Finding TRIM elements between homologous sequences and alignment of their RESites Inspection of the InDel region in the dotplots between two homologous BAC sequences, 52O08 and 117M18 (Left panel of Supplemental Fig. 1) and between 117M18 and the counterpart Arabidopsis sequence (Right panel of Supplemental Fig. 1) resulted in finding TRIM elements, Br1 in 52O08 (Br1-52O08) (a), Br1 in 117M18 (Br1-117M18) (b), and Br3 in both BAC clones (Br3-52O08) (c) based on their features, the related empty sites (RESites) and the 5 bp target site duplication (TSD). Another feature, a MITE (BrMi1, 357 bp), is identified as a nest form in the Br1-52O08 (a). Similarly, a Br2 is detected in a BAC clone 80A08 based on its RESites in another paralogous Brassica BAC clone 4D11 and a Arabidopsis sequence on chromosome 5 (3,189,981-3,190,167 bp) (d). BACs 52O08, 117M18, 4D11, and 80A08 containing flowering locus C (FLC) homologs are located on cytogentic chromosomes 2 (linkage group R3), 2 (linkage group R3), 6 (linkage group R2), and 10 (linkage group R10), respectively (Yang et al. 2006)

Another TRIM element, termed Br3, was found in both BAC clones 52O08 and 117M18 in comparison with the Arabidopsis counterpart sequence (Fig. 1c, Supplemental Fig. 1c) indicating that Br3 inserted into the region before the segmental duplication event.

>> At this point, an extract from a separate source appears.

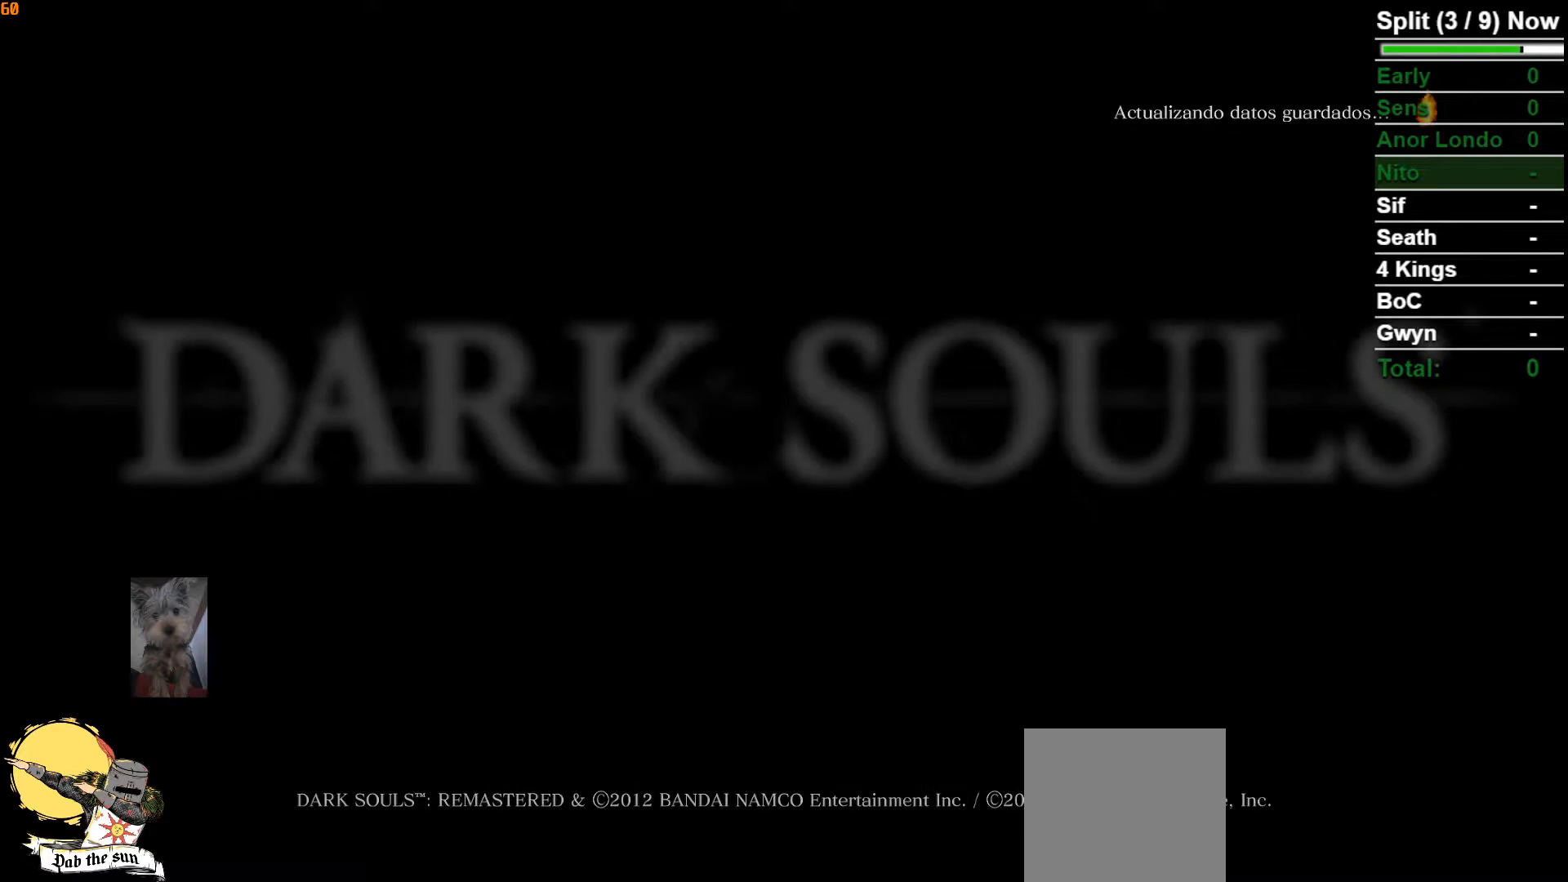
{"buttons": ["A"], "left_stick": "center", "right_stick": "center", "events": [[17, "A", "up"], [100, "A", "down"], [200, "A", "up"], [283, "A", "down"], [383, "A", "up"], [483, "A", "down"]]}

Another TRIM element, Br2-80A08, was identified by comparing BAC clones 80A08 and 4D11 and the counterpart sequence of Arabidopsis (NC_003076: 3, 189, 9813, 190, 157 bp) (Fig. 1d).

TRIM elements At4 and Br4

Based on subsequent BLAST and data mining, another TRIM lineage, named Katydid-At4 (At4), was newly identified from Arabidopsis. The At4 element contains 136–258 bp internal sequences with flanking 198 bp TRs. Seventeen At4 elements including one tri-TR and six solo-TR elements were identified (Supplemental Tables 1, 2). Their homologous elements, Br4, were identified from the B. rapa BAC end sequences (BES) and B. oleracea shotgun sequence databases (Supplemental Table 1), based on the similarities of their sequence and structure.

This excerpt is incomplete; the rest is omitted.